From top left: Elder Ed Perley, Elder Ramona Nicholas, Terry Young; Erin Dixon; The basket; Erin, Elder Ed, Mary-Kate and Jasmine.
Gathering Again Around the BaskeT
In January 2026, members of the RAD Leadership Circle: Steven Nitah, David Flood, Sam Whiteye, Dani Warren, and Gwen Bridge, gathered for a retreat in Beaver Valley, Ontario. It was the first time since the Vision Gathering that leadership had been physically together with the basket again. Rather than beginning with agendas or workplans, the gathering began with a day of ceremony and storytelling. The basket sat at the centre of the room, reminding everyone that leadership within RAD is not defined by titles, but by the willingness to carry responsibility in relationship to land, Spirit, and future generations. From this space, priorities for the coming year began to take shape and were carried back to the wider RAD team.

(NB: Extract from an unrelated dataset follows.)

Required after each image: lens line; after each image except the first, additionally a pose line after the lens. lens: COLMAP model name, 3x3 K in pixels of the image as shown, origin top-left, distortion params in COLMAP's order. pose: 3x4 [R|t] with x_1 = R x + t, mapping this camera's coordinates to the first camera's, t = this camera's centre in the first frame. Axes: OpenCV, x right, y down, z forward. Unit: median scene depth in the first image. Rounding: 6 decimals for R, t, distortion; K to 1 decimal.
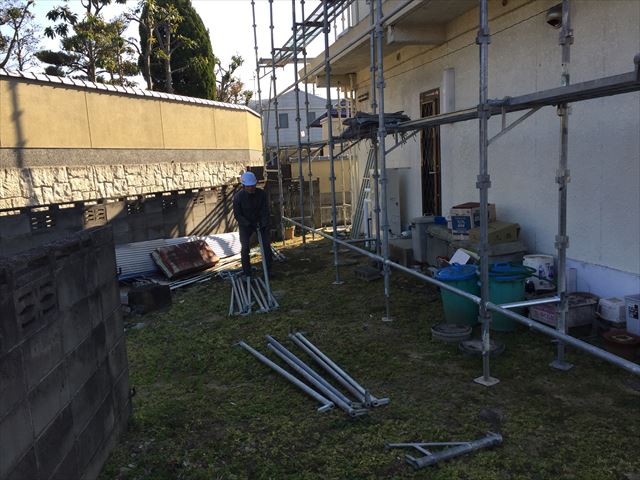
lens RADIAL K [[543.1, 0, 321.1], [0, 543.1, 249.1], [0, 0, 1]] dist [0.095013, -0.142689]
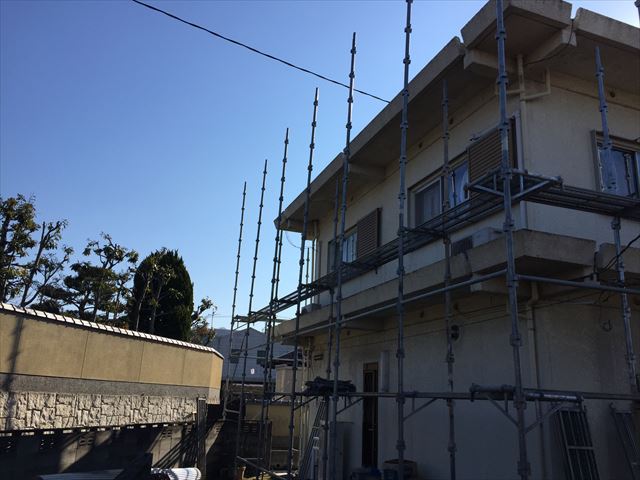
lens RADIAL K [[543.1, 0, 321.1], [0, 543.1, 249.1], [0, 0, 1]] dist [0.095013, -0.142689]
pose [[0.989966, 0.121496, 0.072155, -0.036233], [-0.080327, 0.903955, -0.420016, 0.015625], [-0.116255, 0.410005, 0.904644, -0.210645]]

Erin and basket at RAD Leadership Gathering, Beaver Valley.
The Basket at the Indigenous Land Symposium
Soon after, the Vision Basket travelled to the Indigenous Land Symposium, where the RAD team hosted its first interactive visioning session centred around the basket.
The session, Community Land Visions: Reassuming Responsibility Towards Regenerative Futures, invited participants to reconnect with land-based visions emerging in their own territories. As Erin Dixon reminded participants: “Responsibilities to the land begin and are nurtured through vision– this is what the basket reminds us.”

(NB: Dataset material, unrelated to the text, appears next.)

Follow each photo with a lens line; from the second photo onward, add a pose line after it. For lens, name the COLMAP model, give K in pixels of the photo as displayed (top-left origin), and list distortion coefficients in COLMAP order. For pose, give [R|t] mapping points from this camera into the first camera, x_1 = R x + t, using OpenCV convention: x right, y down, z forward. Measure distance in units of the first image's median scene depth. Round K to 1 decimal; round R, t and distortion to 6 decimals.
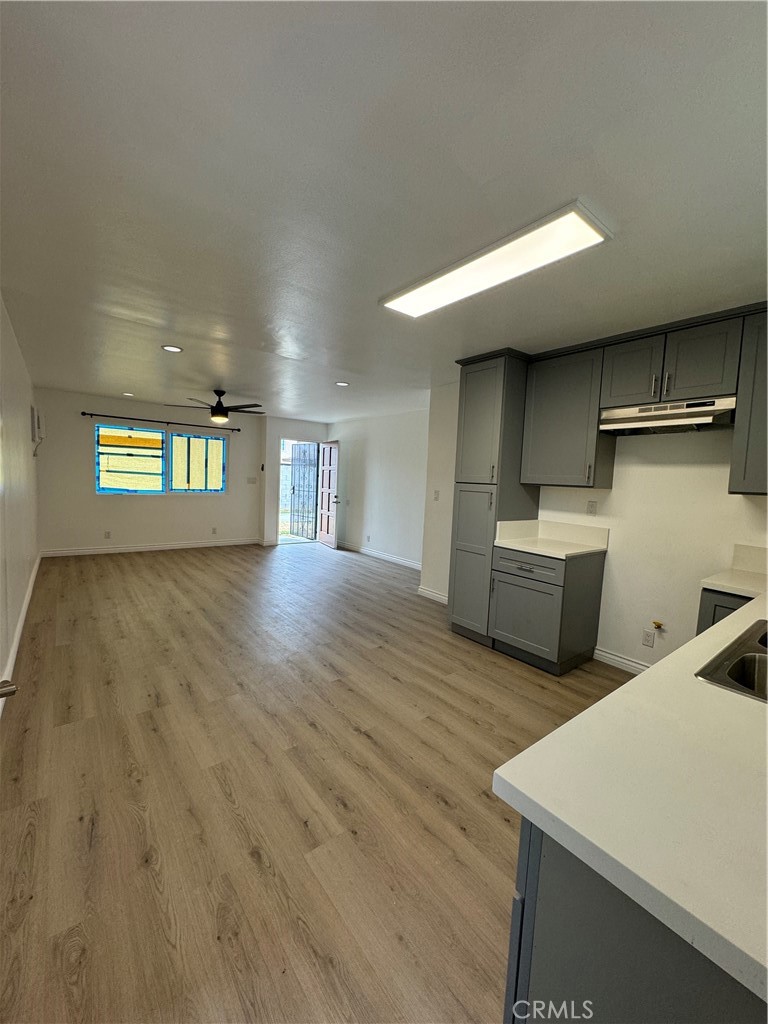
lens RADIAL K [[406.9, 0, 384.7], [0, 406.9, 511.0], [0, 0, 1]] dist [-0.001145, 0.000099]
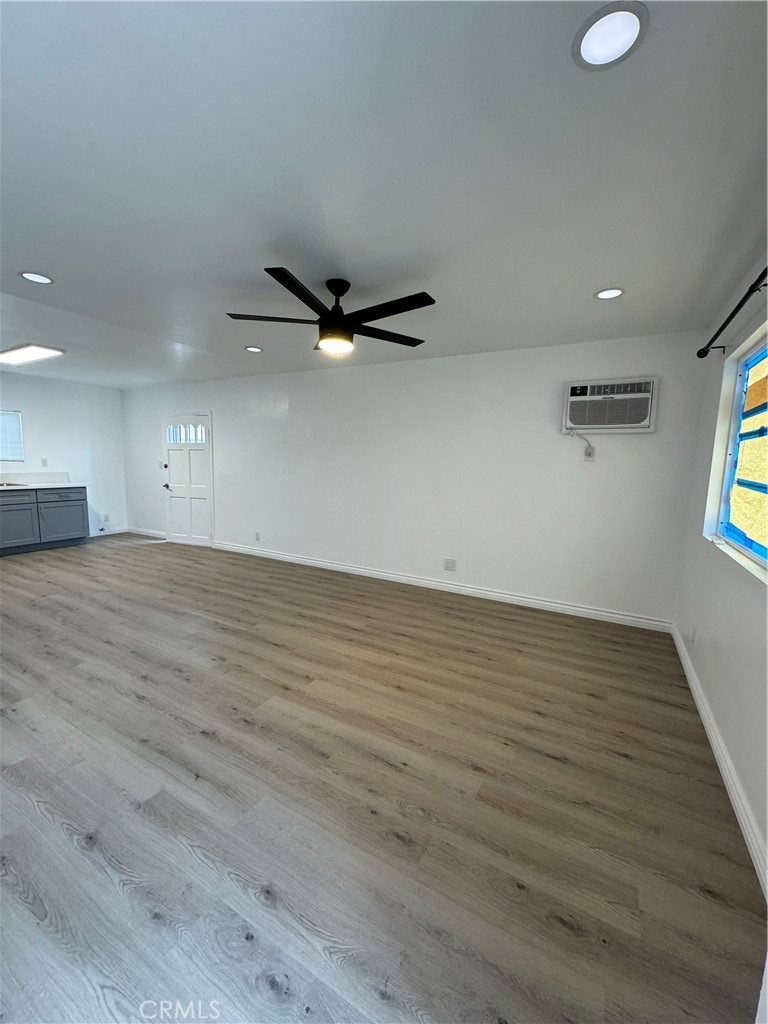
lens RADIAL K [[406.9, 0, 384.7], [0, 406.9, 511.0], [0, 0, 1]] dist [-0.001145, 0.000099]
pose [[-0.920020, -0.020319, -0.391345, -0.501757], [-0.097892, 0.978910, 0.179309, -0.233102], [0.379448, 0.203278, -0.902606, 2.666835]]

During the ILS, the basket also received a new foundation. Traditional Knowledge Keeper Chuck Commanda, a master birch bark canoe builder from Kitigan Zibi Anishinabeg First Nation and grandson of Elder William Commanda, together with his apprentice Amberly Quakegesic from Chapleau Cree First Nation, created a birch bark tray for the basket to rest within.
Just as the ash basket holds the soils and visions gathered in 2023, the birch bark tray now carries the basket itself, a strong foundation rooted in the intergenerational continuation of knowledge and craft.

Amberly Quakegesic, Chuck Commanda and Erin Dixon with the birch tray
A Living Teaching and a Growing Bundle
The RAD Vision Basket continues its journey across Turtle Island as both a living teaching and a growing bundle. It carries soils from many territories and holds the memory of the teachings, relationships, and responsibilities that emerged during the Vision Gathering. As the basket moves from place to place in its snake dance, it continues to create space for people to reconnect with their own land-based visions and responsibilities.
The basket reminds us that transformation begins with vision, is held together through relationship, and moves forward through responsibility to land. The work of restoring lands, asserting Indigenous jurisdiction, and defending life systems cannot be carried by any single organization or community alone. We are stronger together. RAD exists to create the space where those relationships, and the visions they carry, can continue to grow.